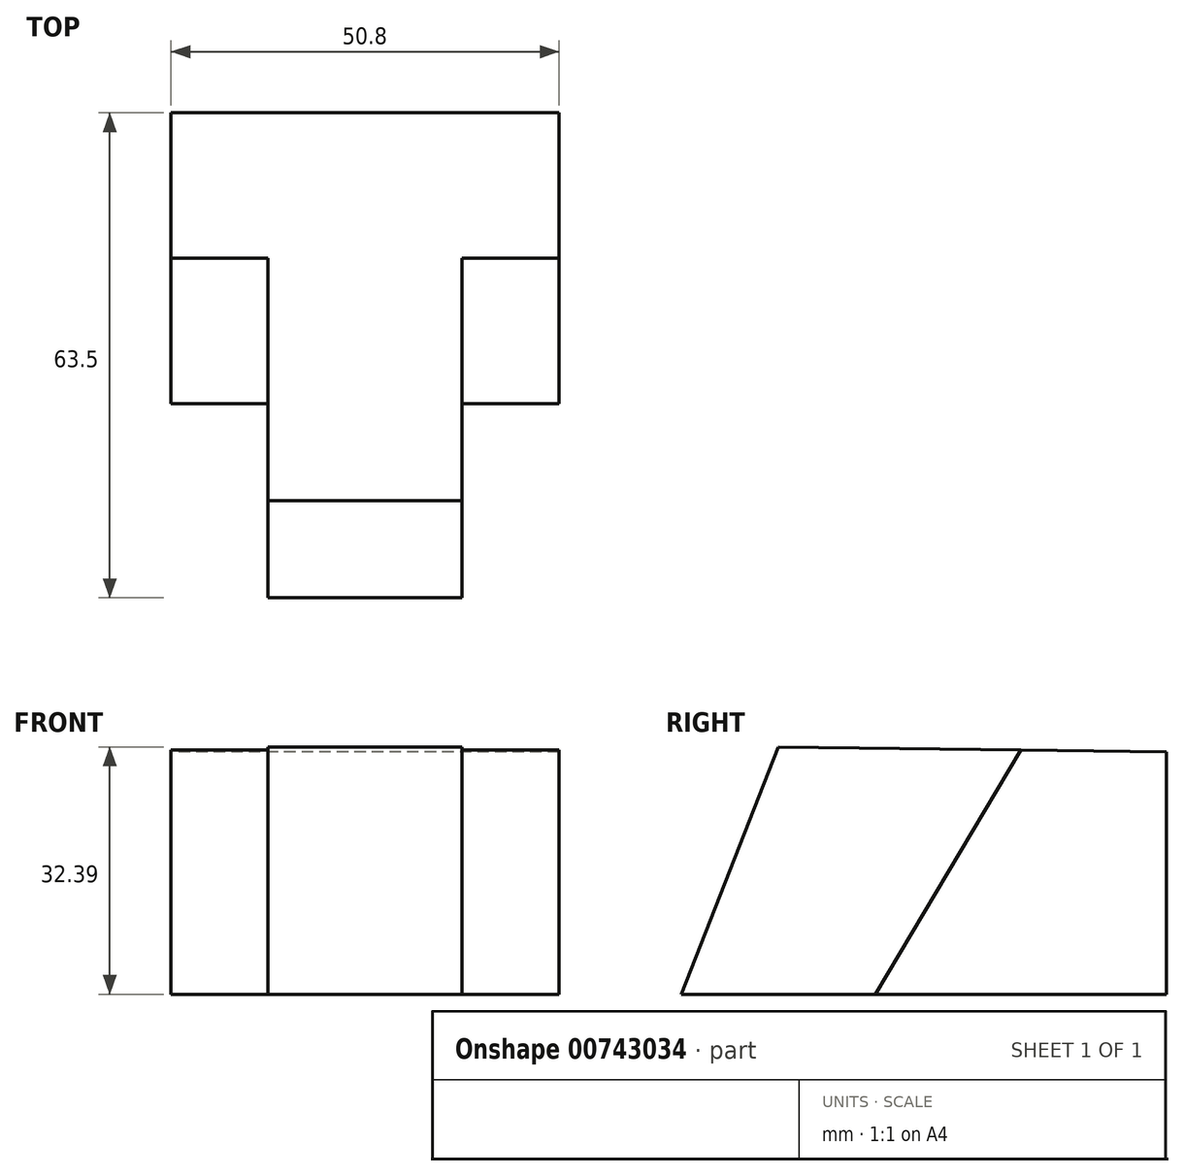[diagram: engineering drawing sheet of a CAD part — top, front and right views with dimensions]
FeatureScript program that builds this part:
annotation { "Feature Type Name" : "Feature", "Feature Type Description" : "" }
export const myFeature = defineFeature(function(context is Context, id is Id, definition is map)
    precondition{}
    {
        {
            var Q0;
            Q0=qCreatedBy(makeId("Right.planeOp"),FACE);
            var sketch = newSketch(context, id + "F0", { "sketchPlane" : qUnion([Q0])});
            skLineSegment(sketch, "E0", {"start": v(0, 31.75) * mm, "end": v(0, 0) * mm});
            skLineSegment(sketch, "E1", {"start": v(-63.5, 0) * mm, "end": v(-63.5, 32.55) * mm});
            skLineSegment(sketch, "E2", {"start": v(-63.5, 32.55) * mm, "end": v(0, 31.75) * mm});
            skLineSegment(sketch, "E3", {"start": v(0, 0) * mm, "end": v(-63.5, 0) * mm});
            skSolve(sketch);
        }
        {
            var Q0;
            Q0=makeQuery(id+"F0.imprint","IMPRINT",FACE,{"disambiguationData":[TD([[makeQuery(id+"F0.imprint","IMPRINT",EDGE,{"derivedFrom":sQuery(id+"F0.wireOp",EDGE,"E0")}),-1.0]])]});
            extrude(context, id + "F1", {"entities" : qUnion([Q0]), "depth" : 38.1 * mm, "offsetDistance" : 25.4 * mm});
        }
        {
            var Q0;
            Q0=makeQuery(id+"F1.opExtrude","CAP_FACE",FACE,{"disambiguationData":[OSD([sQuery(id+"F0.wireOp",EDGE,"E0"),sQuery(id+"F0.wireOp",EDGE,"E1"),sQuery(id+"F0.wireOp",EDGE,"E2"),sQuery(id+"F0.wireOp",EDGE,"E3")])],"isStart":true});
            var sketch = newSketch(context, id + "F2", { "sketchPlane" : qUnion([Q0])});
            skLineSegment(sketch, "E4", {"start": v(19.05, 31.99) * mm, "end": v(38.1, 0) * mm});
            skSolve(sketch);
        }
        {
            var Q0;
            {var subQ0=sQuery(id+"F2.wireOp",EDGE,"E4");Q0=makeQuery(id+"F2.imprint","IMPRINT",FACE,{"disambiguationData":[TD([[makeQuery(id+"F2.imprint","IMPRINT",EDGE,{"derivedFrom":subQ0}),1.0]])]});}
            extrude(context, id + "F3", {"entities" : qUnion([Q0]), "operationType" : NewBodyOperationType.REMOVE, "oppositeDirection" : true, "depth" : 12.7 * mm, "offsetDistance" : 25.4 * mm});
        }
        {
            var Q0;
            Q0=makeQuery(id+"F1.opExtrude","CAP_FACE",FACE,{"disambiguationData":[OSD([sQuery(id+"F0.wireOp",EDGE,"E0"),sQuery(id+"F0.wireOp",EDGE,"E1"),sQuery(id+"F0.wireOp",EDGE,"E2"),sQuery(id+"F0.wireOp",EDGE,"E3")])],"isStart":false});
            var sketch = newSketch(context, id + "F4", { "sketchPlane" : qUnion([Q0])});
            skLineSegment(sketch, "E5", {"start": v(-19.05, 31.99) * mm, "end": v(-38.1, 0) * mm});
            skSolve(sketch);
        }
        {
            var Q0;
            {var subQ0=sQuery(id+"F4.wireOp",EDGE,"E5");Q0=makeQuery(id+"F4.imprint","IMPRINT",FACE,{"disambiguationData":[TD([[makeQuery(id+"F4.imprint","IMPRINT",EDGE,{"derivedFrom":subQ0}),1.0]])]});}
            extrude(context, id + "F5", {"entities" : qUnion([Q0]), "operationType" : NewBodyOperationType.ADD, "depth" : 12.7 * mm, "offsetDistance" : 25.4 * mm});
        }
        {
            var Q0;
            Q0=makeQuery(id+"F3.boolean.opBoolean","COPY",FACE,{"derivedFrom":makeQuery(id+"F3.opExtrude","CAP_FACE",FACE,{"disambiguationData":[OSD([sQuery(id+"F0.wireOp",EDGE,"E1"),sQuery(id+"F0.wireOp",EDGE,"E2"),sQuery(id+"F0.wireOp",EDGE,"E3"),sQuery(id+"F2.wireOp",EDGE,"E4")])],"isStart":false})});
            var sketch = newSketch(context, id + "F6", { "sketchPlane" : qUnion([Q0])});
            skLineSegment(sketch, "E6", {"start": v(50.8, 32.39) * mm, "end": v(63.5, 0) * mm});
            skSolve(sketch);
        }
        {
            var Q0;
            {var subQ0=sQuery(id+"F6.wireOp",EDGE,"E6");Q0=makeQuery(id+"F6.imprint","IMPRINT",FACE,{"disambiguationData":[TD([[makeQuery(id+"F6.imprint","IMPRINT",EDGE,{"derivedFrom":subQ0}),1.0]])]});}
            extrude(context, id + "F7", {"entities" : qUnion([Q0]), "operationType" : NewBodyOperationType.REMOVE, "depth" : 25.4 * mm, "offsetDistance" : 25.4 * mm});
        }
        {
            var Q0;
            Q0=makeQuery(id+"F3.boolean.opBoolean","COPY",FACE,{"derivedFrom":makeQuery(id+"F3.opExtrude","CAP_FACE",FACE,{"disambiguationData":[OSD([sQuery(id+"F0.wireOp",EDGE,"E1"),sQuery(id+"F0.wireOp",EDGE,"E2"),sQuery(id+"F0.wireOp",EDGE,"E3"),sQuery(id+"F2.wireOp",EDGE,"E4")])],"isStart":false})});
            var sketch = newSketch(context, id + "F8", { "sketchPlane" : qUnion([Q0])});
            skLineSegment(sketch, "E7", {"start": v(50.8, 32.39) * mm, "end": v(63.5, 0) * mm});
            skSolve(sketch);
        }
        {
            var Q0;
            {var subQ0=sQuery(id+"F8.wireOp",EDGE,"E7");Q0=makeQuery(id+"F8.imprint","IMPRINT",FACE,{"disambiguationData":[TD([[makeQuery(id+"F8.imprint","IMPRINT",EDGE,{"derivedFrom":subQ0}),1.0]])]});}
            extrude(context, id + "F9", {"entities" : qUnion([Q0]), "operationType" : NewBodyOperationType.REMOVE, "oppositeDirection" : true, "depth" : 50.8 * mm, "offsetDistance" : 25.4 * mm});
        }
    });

** Aufgabe **
Nenne nur die Anzahl der Zeilen in den Daten, die die Zeichenfolge „NewBodyOperationType“ enthalten. Groß- und Kleinschreibung ist dabei zu beachten.

** Antwort **
4